Oscars Postscript – Zettel

There was a pivotal moment, totally unremarked in this marathon, 3-hour Feast of Narcissus. A geeky little Swedish Director and a chubby American Producer picked up the Swede’s first and the American’s second, Oscar. Malik Bendjelloul’s English did not survive his excitement and the tiny delay that ensued led poor Simon Chinn to suffer the menacing opening bars of the Jaws theme as he tried to thank his wife. In the fashion stakes if there were 1000 people present, Malik and Simon were about 997 and 998; just ahead of Anne Hathaway and Kristen Stewart.

Why pivotal? These two appropriately modest gentlemen were receiving the Oscar for 2012/13’s best Documentary Feature – Searching For Sugarman. Niceties observed, Chinn told the assembled Glitterati that the humble, working class man whose incredible story their extraordinary film documented –Singer Songwriter Rodriguez, now 73 years-old – “isn’t here because he didn’t want to take any of the credit.”

The reason you should do everything you can to see this fascinating, absorbing, inspirational film is that when you’ve seen it you will understand why Chinn’s unlikely, hard to believe remark was in fact almost certainly true.

Amidst 3 hours of mock modesty, cringingly insincere self-deprecation and Olympic Gold Medal sucking-up; this single, throw-away remark was sincere, salutary and true. The calm, quiet, peaceful eye at the heart of a hurricane of adulation, self-love and insincerity.

If you catch up post-hoc with any of the Oscar winners – make sure this is one of them. I saw it again tonight and it was even more moving than the first time I saw it a few months back. If you can’t get to see the film, check out the twenty or so poetically evocative songs at its heart – as powerful and affecting now as when they were first written and recorded 40 years ago: and hardly heard anywhere in the world save Apartheid South Africa, until last year.

It might add to your motivation to know that the first Oscar Simon Chinn won as a Producer was Man On Wire. By your deeds shall you be known.

Of the rest: if the Oscar leads you for the first time to Argo you will see an excellent, well crafted, tense movie whose Best Picture Oscar success depends to some extent on the fact that of the two films about conflict in the Middle East, Argo was the one that made Americans in general and Academy voters in particular – feel better about themselves and their government’s actions abroad.

Don’t allow this popular and comfortable movie put you off seeing Zero Dark Thirty – it’s not such an easy watch; it poses genuine moral dilemmas and grittily gets much closer I suspect to the reality on the ground.
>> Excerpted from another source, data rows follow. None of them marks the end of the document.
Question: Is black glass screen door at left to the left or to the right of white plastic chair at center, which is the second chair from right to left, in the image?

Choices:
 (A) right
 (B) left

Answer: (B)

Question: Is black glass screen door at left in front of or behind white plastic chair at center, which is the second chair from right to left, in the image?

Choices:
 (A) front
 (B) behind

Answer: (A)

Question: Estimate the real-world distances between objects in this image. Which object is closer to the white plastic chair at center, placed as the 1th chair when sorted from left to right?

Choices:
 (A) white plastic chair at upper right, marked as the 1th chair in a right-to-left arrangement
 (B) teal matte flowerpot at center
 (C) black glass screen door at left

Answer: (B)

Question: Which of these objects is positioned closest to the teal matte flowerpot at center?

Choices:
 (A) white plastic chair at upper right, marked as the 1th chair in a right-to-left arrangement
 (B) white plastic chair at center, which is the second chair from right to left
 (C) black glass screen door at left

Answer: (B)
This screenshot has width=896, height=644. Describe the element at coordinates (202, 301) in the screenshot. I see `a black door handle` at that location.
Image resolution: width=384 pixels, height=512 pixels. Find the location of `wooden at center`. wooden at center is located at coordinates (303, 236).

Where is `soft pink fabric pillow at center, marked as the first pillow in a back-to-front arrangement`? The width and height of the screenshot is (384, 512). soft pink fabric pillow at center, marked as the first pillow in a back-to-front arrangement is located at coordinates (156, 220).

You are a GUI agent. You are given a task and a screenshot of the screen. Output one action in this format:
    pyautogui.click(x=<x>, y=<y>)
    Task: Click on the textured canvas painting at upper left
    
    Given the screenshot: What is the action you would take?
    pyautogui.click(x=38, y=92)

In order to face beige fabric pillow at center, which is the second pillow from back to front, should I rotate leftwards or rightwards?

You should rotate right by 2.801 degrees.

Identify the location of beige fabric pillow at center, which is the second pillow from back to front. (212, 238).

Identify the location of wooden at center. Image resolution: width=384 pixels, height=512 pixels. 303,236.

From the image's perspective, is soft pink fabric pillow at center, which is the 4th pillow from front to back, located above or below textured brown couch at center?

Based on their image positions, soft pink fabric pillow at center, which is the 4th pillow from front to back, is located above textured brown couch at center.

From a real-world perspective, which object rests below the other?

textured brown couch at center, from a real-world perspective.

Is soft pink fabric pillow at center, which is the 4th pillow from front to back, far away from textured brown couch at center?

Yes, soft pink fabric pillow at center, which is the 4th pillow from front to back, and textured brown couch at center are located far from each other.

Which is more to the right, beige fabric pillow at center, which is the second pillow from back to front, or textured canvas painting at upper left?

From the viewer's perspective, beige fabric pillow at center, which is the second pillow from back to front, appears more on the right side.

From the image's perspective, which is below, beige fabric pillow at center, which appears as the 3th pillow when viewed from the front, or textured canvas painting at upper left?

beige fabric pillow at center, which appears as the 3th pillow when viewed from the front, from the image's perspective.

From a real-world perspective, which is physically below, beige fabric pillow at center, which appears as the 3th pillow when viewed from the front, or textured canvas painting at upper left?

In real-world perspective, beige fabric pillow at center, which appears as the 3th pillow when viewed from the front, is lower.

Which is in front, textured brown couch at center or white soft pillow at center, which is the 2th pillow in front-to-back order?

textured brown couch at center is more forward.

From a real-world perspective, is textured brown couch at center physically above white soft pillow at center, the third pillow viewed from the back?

Zero was clearly not going to win anything because it bravely disavowed the instant mythology with which America likes to clothe its darker moments. The People’s approval that currently embraces the stoical, courageous non-violent flair that rescued 6 American Diplomats from revolutionary Iran, at the time, and ever since, mocked, pilloried and character-assassinated then President Carter for not invading and rescuing all American hostages from Iran – whatever the cost in human life – American or Iranian. Oh if only they had had a Bush and a Blair instead of that pussy Carter.

Argo and Zero Dark Thirty should be seen together: so we can see how far we have come in the space of years between the events they depict. It is no small challenge to decide in which moral direction that journey has led us.

On a lighter note: even if you don’t really like Musicals still go and see Les Miserables – it has passion and commitment and is better than we dared hope. Apart from Daniel Day Lewis and some other fine performances Lincoln was for me a disappointment thanks to a screenplay that left one of the most eloquent and quotable politicians in history sounding more an LBJ homespun hack than a JFK inspirational leader. My review argues that here again is the triumph of comfortable myth over racial reality.

Thanks for your support these last 12 months. I wonder what 2013/14 will bring?